The police chiefs’ meeting with Holder has helped fuel speculation the Obama administration is preparing a federal lawsuit to challenge the Arizona law. Lawmakers in fifteen states are currently considering passing anti-immigrant laws similar to Arizona’s.
Five protesters were arrested in Houston on Wednesday at the annual shareholders meeting of the oil giant Chevron. The True Cost of Chevron Network says it organized the protest to call attention to Chevron’s human rights and environmental record. One of the five arrested, author Antonia Juhasz, was detained after questioning Chevron CEO John Watson during an open comment period for proxy holders. Outside the meeting, Maria Lya Ramos of the Rainforest Action Network’s Change Chevron Campaign stood with Ecuadorian activist Maria Jimenez, who was able to briefly address the shareholders inside.
Maria Lya Ramos: “You cannot lie to her. She has seen it. She’s a grandmother of seventy-one. She has had two miscarriages. Her children have become ill. She has lost her sister. Her sister has died because of being in contact with contaminated water. You cannot lie to her, because she is living witness to the contamination of this company. Shame on Chevron!”
In a possible violation of SEC rules, the activists say Chevron allowed entry to just seven of the twenty-seven members of their group who hold legal shareholder proxies. Most of those denied entry were activists who had traveled from Ecuador, Nigeria, Burma and several other countries to speak out against Chevron’s operations in their countries.
A showdown is looming in the Mediterranean Sea as a flotilla of nine humanitarian aid ships approaches the Gaza Strip in an attempt to break the Israeli blockade. Israel is vowing to repel the Free Gaza Movement’s “Freedom Flotilla” after stopping at least three other sailings since January 2009. The ships are expected to reach the Gaza coastline by Friday. Israeli spokesperson Yigal Palmor vowed Israel would stop the ships.
Yigal Palmor: “This is not in the cause — for the cause of the Palestinian people, not for the cause of peace.
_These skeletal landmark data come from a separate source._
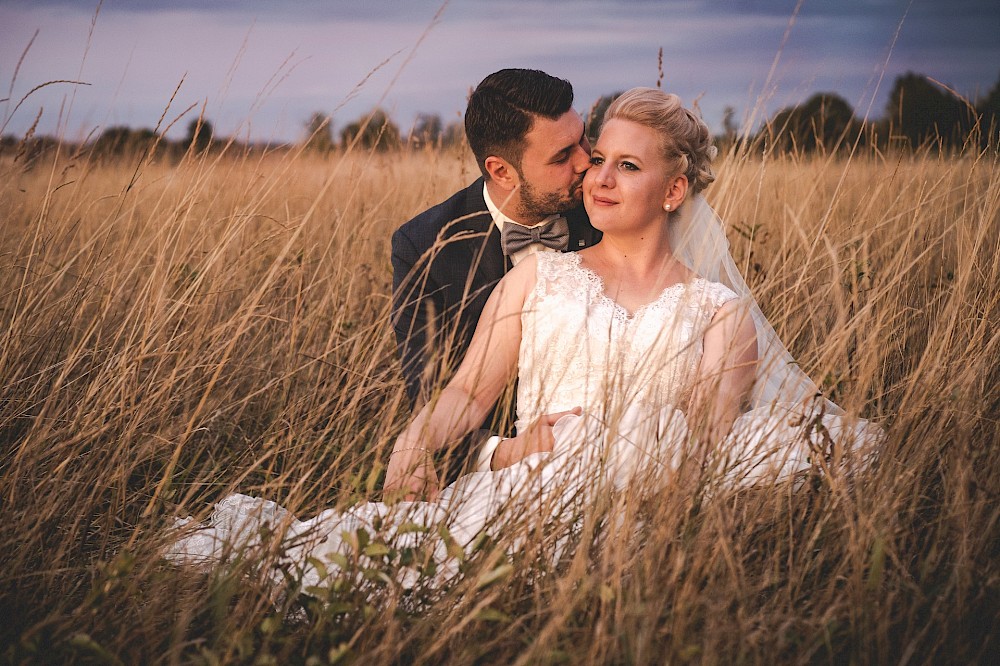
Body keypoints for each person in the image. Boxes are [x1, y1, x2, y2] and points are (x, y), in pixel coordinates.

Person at [165, 88, 882, 591]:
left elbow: (698, 436)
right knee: (378, 564)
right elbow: (468, 390)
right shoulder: (539, 277)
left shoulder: (719, 312)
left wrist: (609, 461)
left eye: (627, 166)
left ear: (674, 191)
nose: (598, 177)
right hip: (528, 482)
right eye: (596, 158)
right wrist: (417, 442)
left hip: (644, 493)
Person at [390, 69, 601, 485]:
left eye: (583, 138)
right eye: (562, 156)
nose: (585, 162)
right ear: (501, 170)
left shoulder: (607, 208)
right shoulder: (425, 246)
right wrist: (505, 453)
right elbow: (433, 400)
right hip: (500, 474)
This is just for the cause of provocation by people who care not about humanitarian aid or about the prospects of peace. And if they try to force their way into Gaza, after they have been warned time and again not to do so, after they have been warned that this is against international law, well, then they will have to be stopped.”
The flotilla is the largest to attempt to reach the Gaza Strip since Israel imposed the blockade on the coastal territory three years ago.
In Peru, the jailed American activist Lori Berenson is expected to be released from prison today after being granted parole earlier this week. Berenson has been jailed for over fourteen years after hooded Peruvian military judges convicted her of collaborating with the rebel group MRTA. She has long maintained her innocence. (Related coverage: After Over 14 Years in Peruvian Prison, Jailed US Activist Lori Berenson Ordered Freed on Parole)
And in other news from Peru, indigenous leader Alberto Pizango has been arrested after returning from an eleven-month political asylum in Nicaragua. Pizango has been wanted in Peru on sedition charges after leading protests opposing laws that encourage foreign mining and energy companies to invest billions of dollars in the Amazon rainforest.